Gedanken zum Wochenende

Auf dem Connewitzer Straßenfest waren sie zu sehen: die schönen Schwangeren, die ihre dicken Bäuche unverschämt schön zeigen. Neben ihnen schlenderten die jungen Mütter oder Väter und hatten die winzigen und mittelgroßen und größeren Zwerge auf den Bauch gebunden. Dazu die fröhlich dreckigen geschminkten Kleinkinder, die bereits von ihren eigenen Beinen getragen werden. Vielen Dank für dieses Bild der Hoffnung. "Wenn dein Kind dich morgen fragt" – das Motto des 30. Evangelischen Kirchentags in Hannover stand in der Gefahr, zur Groteske zu werden, weil es keine fragenden Kinder geben wird. Aber nein. Es wird sie geben. Es gibt sie. Denn: Nichts muss bleiben, wie es ist!
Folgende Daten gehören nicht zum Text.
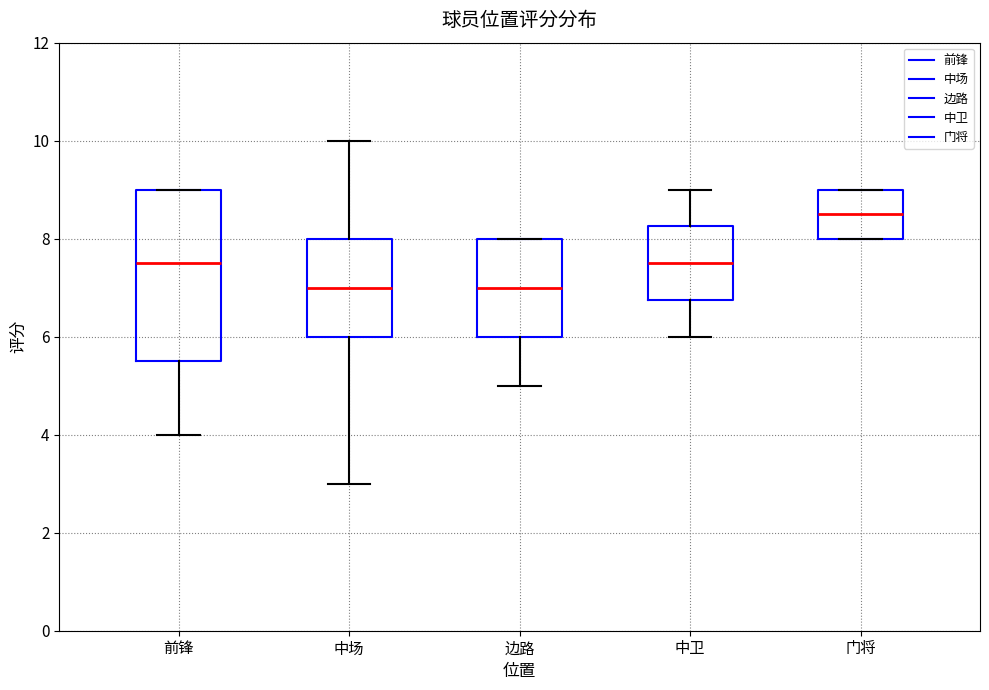

Reading left to right, transcribe this box plot: for each box, give where its median line is, the range the box spans, and where its two whiskers end, as read against the y-axis. The values are not printed on the chart, so give them approximately, as read against the axis.

前锋: median 7.6, box 5.6 to 9.0, whiskers 4.0 to 9.0
中场: median 7.0, box 6.0 to 8.0, whiskers 3.0 to 10.0
边路: median 7.0, box 6.0 to 8.0, whiskers 5.0 to 8.0
中卫: median 7.6, box 6.8 to 8.2, whiskers 6.0 to 9.0
门将: median 8.6, box 8.0 to 9.0, whiskers 8.0 to 9.0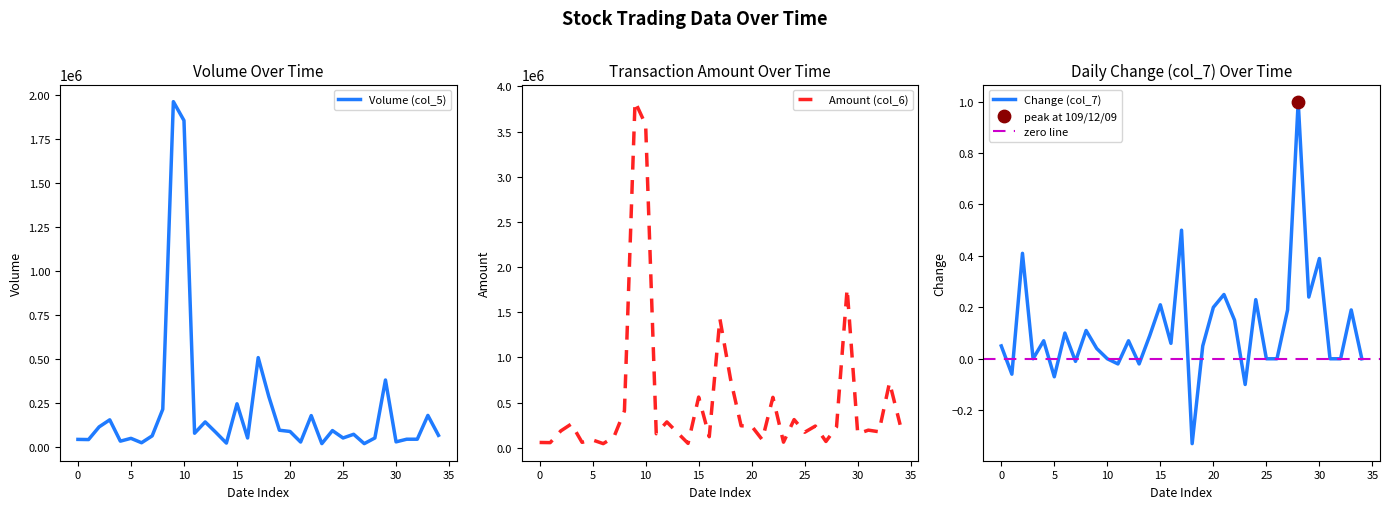

At how many categories does at least one series exceed 577918?

6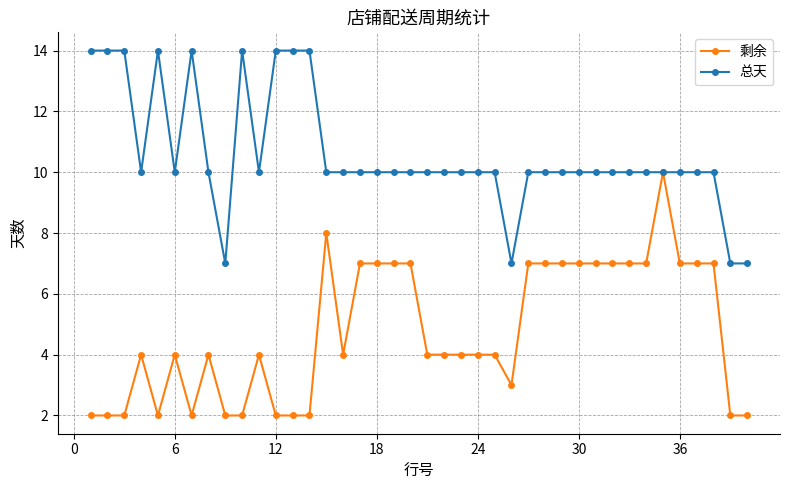

Reading right to left, what are all the values shown in this chart?

剩余: 2	2	7	7	7	10	7	7	7	7	7	7	7	7	3	4	4	4	4	4	7	7	7	7	4	8	2	2	2	4	2	2	4	2	4	2	4	2	2	2
总天: 7	7	10	10	10	10	10	10	10	10	10	10	10	10	7	10	10	10	10	10	10	10	10	10	10	10	14	14	14	10	14	7	10	14	10	14	10	14	14	14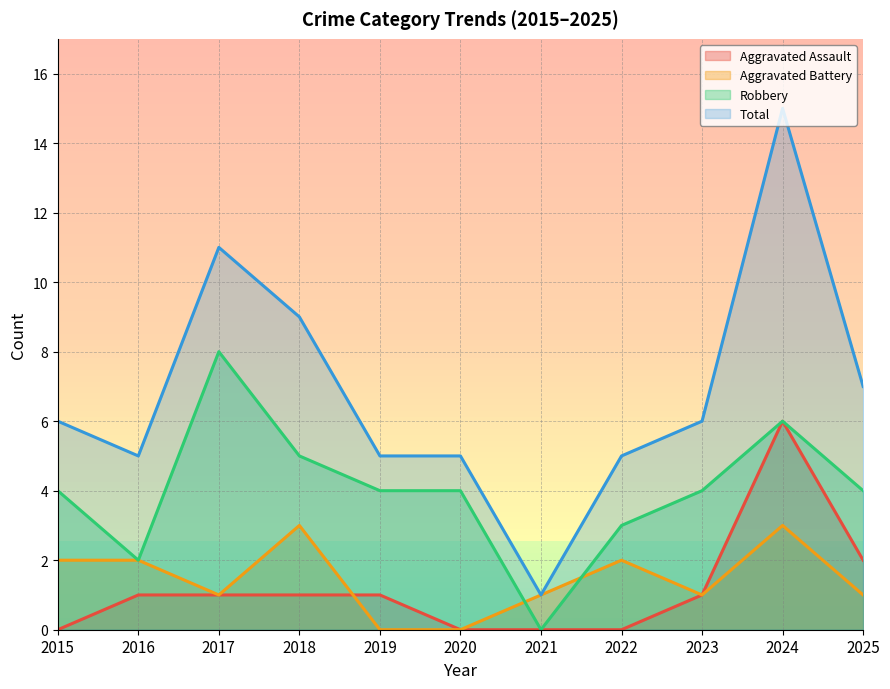

Which category has the highest value across all series?

2024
Heinz Rudolf Kunze hat sich endlich überreden lassen und ein Lied für den Kirchentag gemacht. Er hat sich endlich überreden lassen und gibt in Hannover ein Open-air-Konzert. Der ist Christ. Keiner, der mit seinem Glauben hausieren geht, aber einer, der immer noch zur Kirche hält. Es gibt sie noch. Die Nachdenklichen, die mit Kirche was anfangen können. Gott sei Dank! Denn: Nichts muss bleiben wie es ist!

Mehr als dies heißt der, Song. Macht Laune und kommt an. Und ist verdammt fromm. Mehr als dies? „Wenn dein Kind dich morgen fragt, wozu sind wir auf der Welt, wenn es anfängt sich zu wundern ... Dann bleib nicht die Antwort schuldig ... Was man ganz tief drinnen spürt, das kommt nicht von ungefähr. Glaub mir, denn es existiert. Mehr als dies.“

Wäre das etwas, worauf wir uns einigen könnten? Glauben glaubt an das Mehr-als-dies. Glauben betont das Mehr-als-wir! Von dort ist es nicht weit zu den Kindern. Und die Begründung? Nichts muss bleiben wie es ist! Ist das nicht herrlich? Wenn wir die Stirn in gewichtige Falten legen und die Zustände zum Kotzen finden, uns in unserem Ärger gemütlich eingerichtet haben, kommt der unverschämt schöne Glauben und sagt: Nichts muss bleiben wie es ist! Mehr als dies. Los komm, lass dich einladen. Machen Sie sich auf nach Hannover und schnuppern sie mal rein in ein Fest von Menschen, die sich auf einen solchen Glauben eingelassen haben. So wird die Welt anders. Nichts muss bleiben wie es ist! So ist es.